"Although many previous studies suggested that iterative reconstruction is useful in reducing radiation dose without increased noise, many clinical radiologists are still reluctant to use it in daily practice because the image impression is slightly different from the conventional images reconstructed with filtered back projection," explained Dr. Joon Beom Seo, PhD. "This problem is most prominent in the field of imaging of diffuse interstitial lung disease (DILD) because the diagnosis and severity assessment of DILD is based on the perception of differences in texture of local diseases."

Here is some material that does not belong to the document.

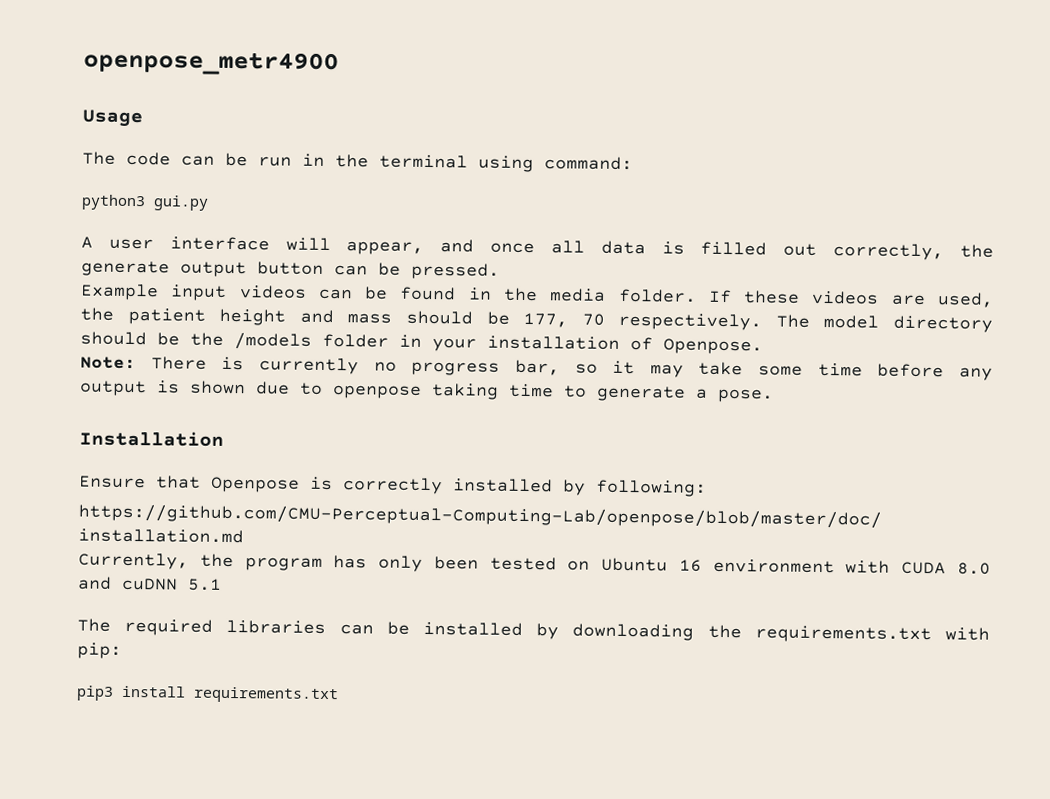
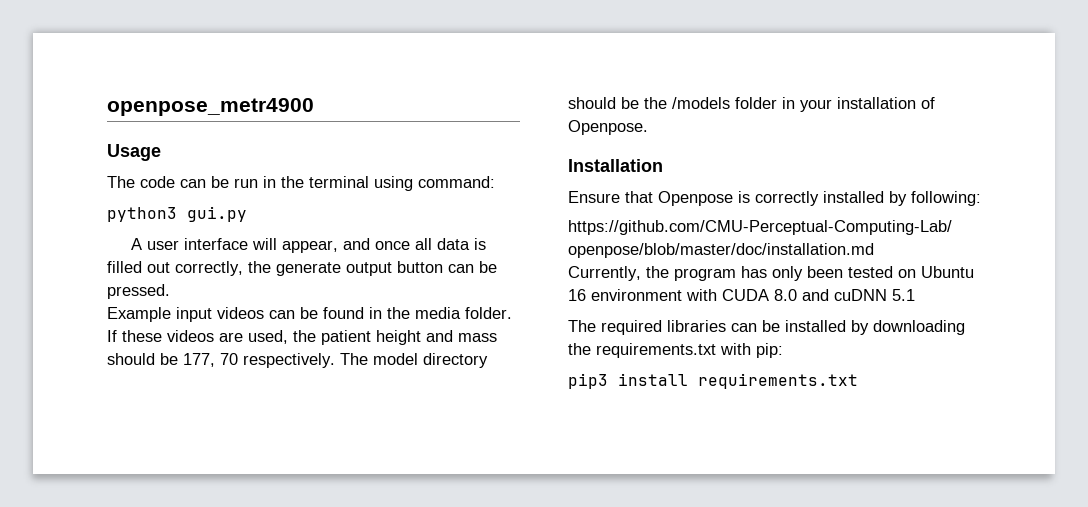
[80,356,993,381] [80,380,774,403] // Note: There is currently no progress bar, so it may take some time before any output is shown due to openpose taking time to generate a pose. -> (648, 127) none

The study aimed to determine if changing the algorithm would influence the assessment of DILD at thin-section CT. The study team acquired thin-section lung CT images in 50 patients with DILD and reconstructed them with both iterative reconstruction in image space (IRIS) and filtered back projection (FBP) techniques.
Two experienced radiologists looked at features such as ground-glass attenuation, consolidation, emphysema, reticulation, micronodules, and honeycombing using dedicated software, and fractions of disease patterns were calculated. Agreement between the techniques and between readers was high for all features and disease patterns.
"Our study showed that in quantifying local disease pattern on thin-section CT of the lung, the variation caused by changing the reconstruction algorithm was not greater than the inter- and intrareader variation," Seo told AuntMinnie.com. "This result suggests that iterative reconstruction methods can be used interchangeably with conventional FBP methods."